- [AVAILABLE DATA]
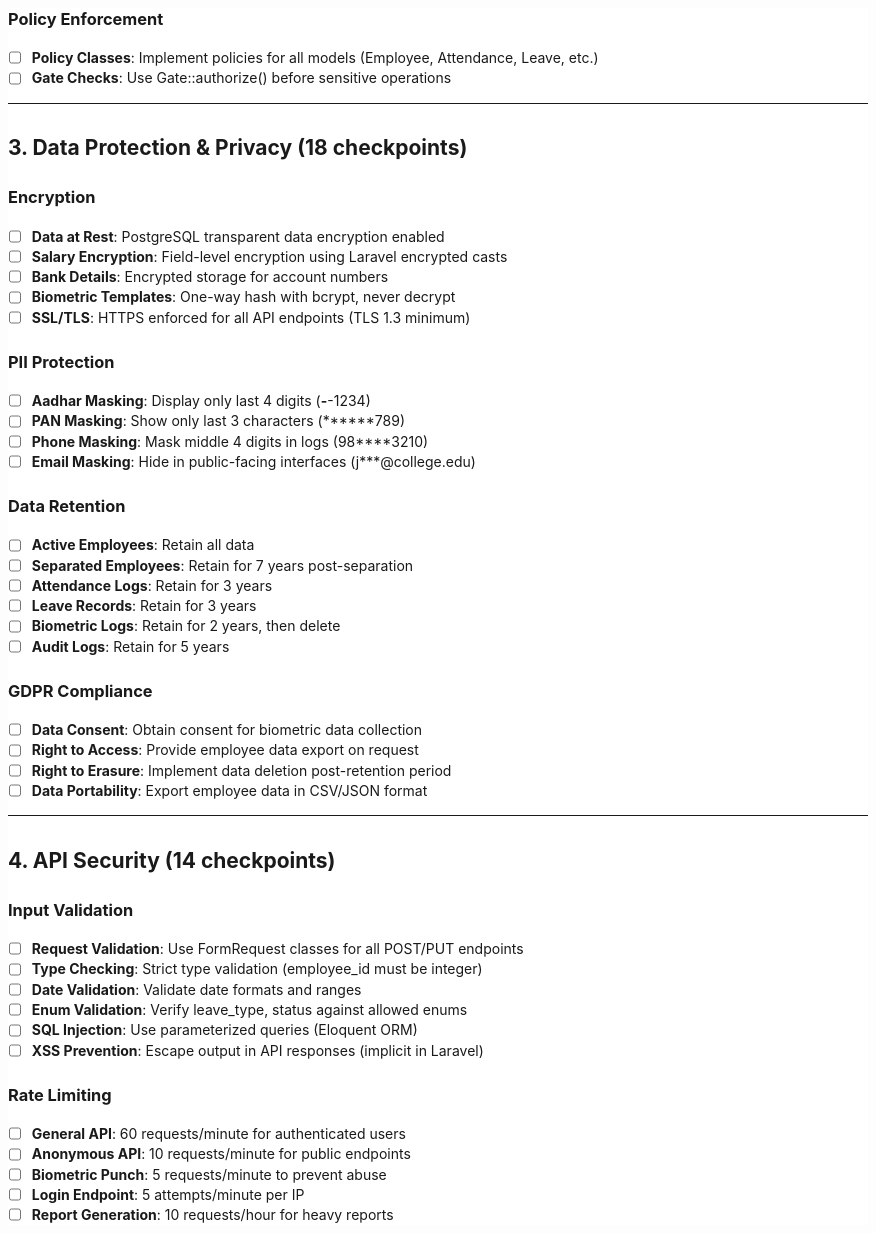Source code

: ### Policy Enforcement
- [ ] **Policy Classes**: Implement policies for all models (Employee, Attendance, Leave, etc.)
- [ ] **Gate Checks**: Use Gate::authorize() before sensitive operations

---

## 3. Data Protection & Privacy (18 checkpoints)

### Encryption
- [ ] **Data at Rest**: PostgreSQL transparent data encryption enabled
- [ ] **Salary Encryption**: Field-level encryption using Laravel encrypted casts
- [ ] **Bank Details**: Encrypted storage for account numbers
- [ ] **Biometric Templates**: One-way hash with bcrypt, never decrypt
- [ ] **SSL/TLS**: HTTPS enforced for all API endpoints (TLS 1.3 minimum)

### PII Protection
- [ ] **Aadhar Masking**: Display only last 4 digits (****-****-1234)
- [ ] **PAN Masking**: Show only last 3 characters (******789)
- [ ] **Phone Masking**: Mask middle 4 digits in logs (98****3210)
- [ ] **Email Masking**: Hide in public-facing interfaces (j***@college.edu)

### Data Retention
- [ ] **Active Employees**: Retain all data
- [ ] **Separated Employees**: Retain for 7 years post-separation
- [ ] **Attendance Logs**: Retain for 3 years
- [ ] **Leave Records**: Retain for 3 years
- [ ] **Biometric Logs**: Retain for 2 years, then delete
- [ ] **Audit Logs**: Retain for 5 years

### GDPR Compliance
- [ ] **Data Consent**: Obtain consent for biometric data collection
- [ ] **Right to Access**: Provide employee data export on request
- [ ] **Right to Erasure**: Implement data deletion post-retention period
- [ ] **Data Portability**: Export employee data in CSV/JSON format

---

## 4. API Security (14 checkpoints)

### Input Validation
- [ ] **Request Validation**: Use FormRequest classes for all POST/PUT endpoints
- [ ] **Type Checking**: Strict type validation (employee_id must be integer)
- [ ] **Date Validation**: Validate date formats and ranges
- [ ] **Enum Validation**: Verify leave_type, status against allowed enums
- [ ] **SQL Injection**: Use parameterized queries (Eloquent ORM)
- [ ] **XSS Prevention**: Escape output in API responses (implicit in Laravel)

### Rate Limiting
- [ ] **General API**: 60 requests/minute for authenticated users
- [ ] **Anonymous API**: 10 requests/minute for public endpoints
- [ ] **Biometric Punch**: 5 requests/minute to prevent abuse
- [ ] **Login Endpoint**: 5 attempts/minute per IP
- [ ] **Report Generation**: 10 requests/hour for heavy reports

- [ABOUT THIS EXERCISE] The reply should hold only the lines from the first line of the records above through the line containing "- [ ] **Anonymous", copied exactly and without pictures.

- [THE ANSWER]
Source code

: ### Policy Enforcement
- [ ] **Policy Classes**: Implement policies for all models (Employee, Attendance, Leave, etc.)
- [ ] **Gate Checks**: Use Gate::authorize() before sensitive operations

---

## 3. Data Protection & Privacy (18 checkpoints)

### Encryption
- [ ] **Data at Rest**: PostgreSQL transparent data encryption enabled
- [ ] **Salary Encryption**: Field-level encryption using Laravel encrypted casts
- [ ] **Bank Details**: Encrypted storage for account numbers
- [ ] **Biometric Templates**: One-way hash with bcrypt, never decrypt
- [ ] **SSL/TLS**: HTTPS enforced for all API endpoints (TLS 1.3 minimum)

### PII Protection
- [ ] **Aadhar Masking**: Display only last 4 digits (****-****-1234)
- [ ] **PAN Masking**: Show only last 3 characters (******789)
- [ ] **Phone Masking**: Mask middle 4 digits in logs (98****3210)
- [ ] **Email Masking**: Hide in public-facing interfaces (j***@college.edu)

### Data Retention
- [ ] **Active Employees**: Retain all data
- [ ] **Separated Employees**: Retain for 7 years post-separation
- [ ] **Attendance Logs**: Retain for 3 years
- [ ] **Leave Records**: Retain for 3 years
- [ ] **Biometric Logs**: Retain for 2 years, then delete
- [ ] **Audit Logs**: Retain for 5 years

### GDPR Compliance
- [ ] **Data Consent**: Obtain consent for biometric data collection
- [ ] **Right to Access**: Provide employee data export on request
- [ ] **Right to Erasure**: Implement data deletion post-retention period
- [ ] **Data Portability**: Export employee data in CSV/JSON format

---

## 4. API Security (14 checkpoints)

### Input Validation
- [ ] **Request Validation**: Use FormRequest classes for all POST/PUT endpoints
- [ ] **Type Checking**: Strict type validation (employee_id must be integer)
- [ ] **Date Validation**: Validate date formats and ranges
- [ ] **Enum Validation**: Verify leave_type, status against allowed enums
- [ ] **SQL Injection**: Use parameterized queries (Eloquent ORM)
- [ ] **XSS Prevention**: Escape output in API responses (implicit in Laravel)

### Rate Limiting
- [ ] **General API**: 60 requests/minute for authenticated users
- [ ] **Anonymous API**: 10 requests/minute for public endpoints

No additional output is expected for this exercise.